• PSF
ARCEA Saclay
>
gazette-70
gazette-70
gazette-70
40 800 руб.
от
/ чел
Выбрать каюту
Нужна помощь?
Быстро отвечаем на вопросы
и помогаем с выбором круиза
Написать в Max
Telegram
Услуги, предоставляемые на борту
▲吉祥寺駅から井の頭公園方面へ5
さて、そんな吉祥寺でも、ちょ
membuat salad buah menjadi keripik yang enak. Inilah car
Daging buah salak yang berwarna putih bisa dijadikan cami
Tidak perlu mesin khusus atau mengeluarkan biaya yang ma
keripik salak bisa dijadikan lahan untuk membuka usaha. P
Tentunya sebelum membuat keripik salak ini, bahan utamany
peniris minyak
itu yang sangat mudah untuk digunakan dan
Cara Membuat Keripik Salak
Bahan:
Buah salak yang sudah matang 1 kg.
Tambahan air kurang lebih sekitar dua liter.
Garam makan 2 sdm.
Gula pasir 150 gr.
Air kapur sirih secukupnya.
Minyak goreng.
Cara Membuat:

----------------------------------------

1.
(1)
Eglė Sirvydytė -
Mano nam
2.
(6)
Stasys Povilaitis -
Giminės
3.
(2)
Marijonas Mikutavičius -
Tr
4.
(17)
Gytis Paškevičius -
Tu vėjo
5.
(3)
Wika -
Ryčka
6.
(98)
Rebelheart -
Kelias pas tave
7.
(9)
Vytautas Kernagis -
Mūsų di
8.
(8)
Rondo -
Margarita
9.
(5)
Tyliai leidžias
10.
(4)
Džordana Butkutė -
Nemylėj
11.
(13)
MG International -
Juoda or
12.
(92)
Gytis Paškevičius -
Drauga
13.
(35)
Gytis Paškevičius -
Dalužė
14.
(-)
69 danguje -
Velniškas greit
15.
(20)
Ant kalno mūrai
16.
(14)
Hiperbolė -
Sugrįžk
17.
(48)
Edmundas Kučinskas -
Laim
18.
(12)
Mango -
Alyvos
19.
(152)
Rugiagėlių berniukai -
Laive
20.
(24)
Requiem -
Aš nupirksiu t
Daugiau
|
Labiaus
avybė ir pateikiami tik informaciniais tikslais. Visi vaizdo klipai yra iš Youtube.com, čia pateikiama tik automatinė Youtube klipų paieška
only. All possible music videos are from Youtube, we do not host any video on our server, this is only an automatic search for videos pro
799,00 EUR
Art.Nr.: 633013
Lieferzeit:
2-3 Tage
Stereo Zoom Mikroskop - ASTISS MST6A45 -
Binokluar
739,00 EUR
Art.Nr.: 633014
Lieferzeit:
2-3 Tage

----------------------------------------

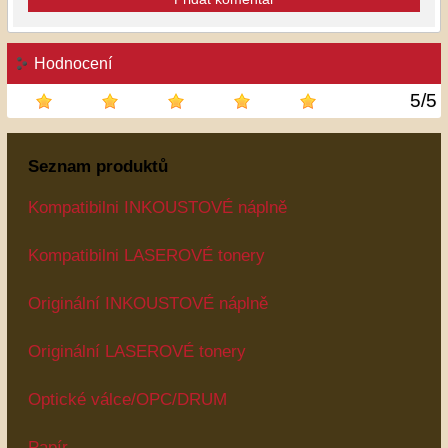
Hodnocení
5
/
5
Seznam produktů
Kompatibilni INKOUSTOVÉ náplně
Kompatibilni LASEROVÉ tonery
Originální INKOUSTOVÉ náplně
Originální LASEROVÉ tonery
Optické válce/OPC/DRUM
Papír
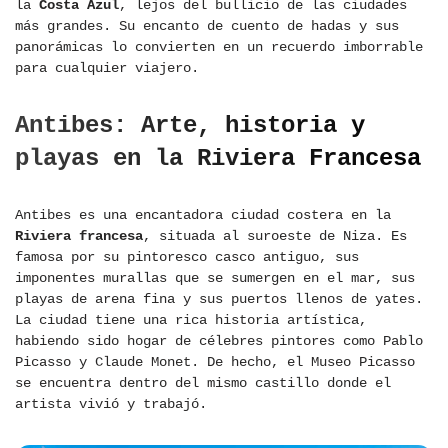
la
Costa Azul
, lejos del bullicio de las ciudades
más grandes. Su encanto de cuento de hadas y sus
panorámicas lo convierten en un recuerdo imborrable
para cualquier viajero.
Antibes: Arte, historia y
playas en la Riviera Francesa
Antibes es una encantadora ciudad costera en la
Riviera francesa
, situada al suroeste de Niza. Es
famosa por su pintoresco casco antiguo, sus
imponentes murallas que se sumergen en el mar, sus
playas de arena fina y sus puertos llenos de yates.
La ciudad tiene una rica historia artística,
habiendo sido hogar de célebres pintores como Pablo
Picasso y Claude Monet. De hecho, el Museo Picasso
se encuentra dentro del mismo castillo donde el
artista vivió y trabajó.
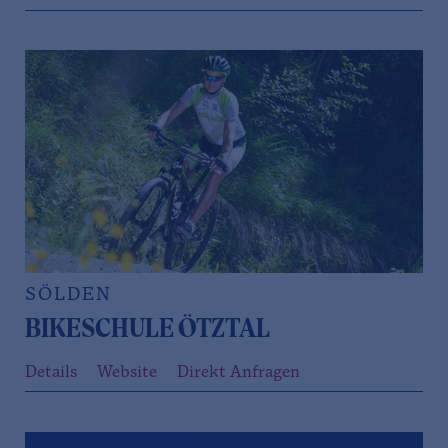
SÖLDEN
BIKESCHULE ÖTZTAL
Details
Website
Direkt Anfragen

----------------------------------------

■ **GOAL OF THE EXERCISE**
Give the number of lines in the records above that contain the string "Riviera", and reply with the number only.

■ **YOUR SOLUTION**
2